Jay Coupar

Is it Justinflation?

There was a great debate the other week in the house of commons between Pierre Poilievre and Justin Trudeau, where Trudeau vehemently denied that he was responsible for the highest inflation since 2003. Mr. Poilievre accused the Trudeau government of causing “#Justinflation” with the Liberal government’s record deficit spending. Mr. Poilievre then went on to call Trudeau’s denial “simply #Justincredible!”

While the debate was humorous, and as much as I enjoy seeing Justin Trudeau take some heat, the reality is that inflation rates are soaring globally right now, not just in Canada. As central banks flood the economy with stimulus cash to counter supply chain disruptions and economic lockdowns due to the pandemic, a surge in demand for consumer goods caused prices for just about everything to rise rapidly.

Inflation And Interest Rates

Now, we will always have inflation, for the simple reason that the alternative – deflation – is terrible for an economy. Prices go down, but so do people’s homes, their investments, and their jobs. Deflation causes deep and painful recessions that can be difficult to recover from. For this reason, the Bank Of Canada tries to keep the inflation rate around a healthy 2% baseline. As of now, we stand at 4.7%, which is high. The US inflation rate has surged even higher, hitting an almost 40-year high of 6.8%. More concerning, some commodities have risen even higher. Gasoline prices rose by 43.6 percent in 2021 up to November. Incomes, in contrast, have only risen 2.8%.

The problem, in my opinion, is that the Bank Of Canada is caught between a rock and a hard place. Canadians want to see higher interest rates to cool off inflation, particularly in the white-hot housing market. However, if they raise rates too quickly, it could derail the post-pandemic economic recovery. With wave after wave of lockdowns, and the Omicron variant ripping through the globe, this is not an environment that is conducive to rapidly rising interest rates.

More likely, as we hopefully move past the pandemic, we will see a few gradual quarter-point interest rate hikes. However, we will still be in a historically low-interest-rate environment for some time.

■ **Work item A**
List every percentage figure in the piece on inflation, along with what each one measures.
■ **Work item B**
Continue the piece on inflation from its last paragraph.

■ **Data supplied**

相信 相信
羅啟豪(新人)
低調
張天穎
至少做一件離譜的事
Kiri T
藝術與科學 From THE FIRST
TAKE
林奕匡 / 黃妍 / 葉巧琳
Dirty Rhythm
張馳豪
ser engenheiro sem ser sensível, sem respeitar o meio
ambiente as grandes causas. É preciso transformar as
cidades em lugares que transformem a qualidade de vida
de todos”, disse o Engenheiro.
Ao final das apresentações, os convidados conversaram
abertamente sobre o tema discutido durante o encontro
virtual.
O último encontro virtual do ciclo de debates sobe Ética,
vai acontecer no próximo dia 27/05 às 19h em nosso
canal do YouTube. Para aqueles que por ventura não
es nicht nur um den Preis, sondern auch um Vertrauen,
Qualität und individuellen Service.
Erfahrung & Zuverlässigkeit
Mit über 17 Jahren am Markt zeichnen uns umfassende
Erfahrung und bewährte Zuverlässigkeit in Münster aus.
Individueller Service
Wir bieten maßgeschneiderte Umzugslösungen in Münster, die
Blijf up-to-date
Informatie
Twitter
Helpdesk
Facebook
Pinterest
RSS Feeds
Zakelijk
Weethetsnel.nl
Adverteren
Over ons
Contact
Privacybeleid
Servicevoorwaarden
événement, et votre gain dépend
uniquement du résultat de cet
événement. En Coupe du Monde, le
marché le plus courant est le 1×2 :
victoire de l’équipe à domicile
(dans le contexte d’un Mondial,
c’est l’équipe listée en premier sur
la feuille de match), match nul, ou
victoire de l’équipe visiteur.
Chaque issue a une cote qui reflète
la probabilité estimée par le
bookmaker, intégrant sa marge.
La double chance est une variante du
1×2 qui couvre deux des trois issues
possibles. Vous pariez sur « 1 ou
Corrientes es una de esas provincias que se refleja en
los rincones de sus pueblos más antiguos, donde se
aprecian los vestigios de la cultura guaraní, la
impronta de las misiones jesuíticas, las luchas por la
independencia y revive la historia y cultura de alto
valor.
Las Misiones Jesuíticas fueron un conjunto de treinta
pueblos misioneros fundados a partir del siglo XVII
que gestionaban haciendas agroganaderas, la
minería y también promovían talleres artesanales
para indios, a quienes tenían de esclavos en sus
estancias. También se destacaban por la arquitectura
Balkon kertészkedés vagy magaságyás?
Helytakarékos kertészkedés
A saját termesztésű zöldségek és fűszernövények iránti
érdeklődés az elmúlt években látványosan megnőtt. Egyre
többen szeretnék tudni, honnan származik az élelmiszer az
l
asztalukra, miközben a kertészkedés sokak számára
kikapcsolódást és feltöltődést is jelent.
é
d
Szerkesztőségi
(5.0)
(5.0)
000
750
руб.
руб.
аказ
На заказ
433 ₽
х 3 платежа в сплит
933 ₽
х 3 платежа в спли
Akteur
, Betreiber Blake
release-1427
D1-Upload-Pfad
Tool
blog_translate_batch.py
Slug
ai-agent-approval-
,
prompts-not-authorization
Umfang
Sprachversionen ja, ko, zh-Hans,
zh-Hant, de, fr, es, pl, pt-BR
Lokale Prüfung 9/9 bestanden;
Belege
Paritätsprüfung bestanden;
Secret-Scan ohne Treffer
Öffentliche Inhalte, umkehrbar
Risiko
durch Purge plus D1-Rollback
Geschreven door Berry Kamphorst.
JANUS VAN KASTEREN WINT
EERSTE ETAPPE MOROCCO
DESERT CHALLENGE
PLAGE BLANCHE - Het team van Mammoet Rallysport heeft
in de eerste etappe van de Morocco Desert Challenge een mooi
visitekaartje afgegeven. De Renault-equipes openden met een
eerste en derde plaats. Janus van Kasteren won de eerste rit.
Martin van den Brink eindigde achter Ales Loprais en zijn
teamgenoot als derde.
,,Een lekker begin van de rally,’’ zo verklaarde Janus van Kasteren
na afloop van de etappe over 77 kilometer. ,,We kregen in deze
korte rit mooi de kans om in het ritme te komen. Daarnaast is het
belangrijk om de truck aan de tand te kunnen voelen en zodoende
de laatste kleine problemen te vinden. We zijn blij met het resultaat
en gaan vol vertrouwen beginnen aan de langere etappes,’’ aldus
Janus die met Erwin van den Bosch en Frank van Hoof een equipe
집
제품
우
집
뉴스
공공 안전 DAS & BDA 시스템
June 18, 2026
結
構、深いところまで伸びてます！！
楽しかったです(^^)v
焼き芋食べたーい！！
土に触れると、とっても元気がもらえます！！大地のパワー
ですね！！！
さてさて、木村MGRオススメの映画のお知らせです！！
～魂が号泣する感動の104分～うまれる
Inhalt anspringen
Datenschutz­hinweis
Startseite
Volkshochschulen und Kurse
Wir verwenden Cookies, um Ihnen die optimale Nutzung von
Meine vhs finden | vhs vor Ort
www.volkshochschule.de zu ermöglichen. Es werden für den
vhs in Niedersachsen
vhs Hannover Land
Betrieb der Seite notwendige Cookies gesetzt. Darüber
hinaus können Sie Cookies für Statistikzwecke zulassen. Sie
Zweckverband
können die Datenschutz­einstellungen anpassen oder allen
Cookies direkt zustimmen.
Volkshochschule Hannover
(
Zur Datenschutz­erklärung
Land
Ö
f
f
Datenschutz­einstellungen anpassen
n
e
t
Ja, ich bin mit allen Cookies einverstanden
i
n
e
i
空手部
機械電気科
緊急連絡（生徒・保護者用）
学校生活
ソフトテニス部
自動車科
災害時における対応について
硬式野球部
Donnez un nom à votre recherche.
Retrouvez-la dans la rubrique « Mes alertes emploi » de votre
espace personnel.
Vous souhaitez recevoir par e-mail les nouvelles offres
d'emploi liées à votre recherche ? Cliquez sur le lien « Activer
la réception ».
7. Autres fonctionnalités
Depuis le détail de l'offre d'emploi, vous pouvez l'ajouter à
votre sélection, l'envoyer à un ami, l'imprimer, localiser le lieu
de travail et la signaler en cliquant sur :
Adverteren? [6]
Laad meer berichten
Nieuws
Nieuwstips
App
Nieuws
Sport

■ **Answer box A**
- 2%: the healthy baseline inflation rate the Bank of Canada tries to keep
- 4.7%: Canada's current inflation rate
- 6.8%: the US inflation rate, an almost 40-year high
- 43.6 percent: the rise in gasoline prices in 2021 up to November
- 2.8%: the rise in incomes

■ **Answer box B**
There is some debate over if this bout of inflation is transitory or a sign of things to come. Regardless, I always advise clients to hedge against inflation. In my opinion, the best way to do this is simply to buy your principal residence.

The Ultimate Inflation Hedge

Think about it. Not only do you need a roof over your head, but essentially you’re making a leveraged bet that the price of everything will be higher in 30 years. To me, that’s a pretty good bet, because in my view higher prices are as sure as death and taxes. From coffee and groceries to lumber, concrete, gypsum, and of course land – all of these things will cost more in the future.

What makes this powerful is the leverage component – you’re putting down 15 – 20%, which allows you to buy a million-dollar asset in today’s dollars and hold it in tomorrow’s dollars. The principal residence exemption means that any capital gains on the sale of that property are completely tax-free. (I wouldn’t put it past Trudeau to steal that from us one day. However, it’s unlikely given that such a move would be political suicide.) While RRSP’s are great for tax shelter, you are capped at your annual contribution – the principal residence exemption is unlimited. This is why for most Canadians, their homes are their single best investment.

Trudeau or no Trudeau, that is unlikely to change any time soon.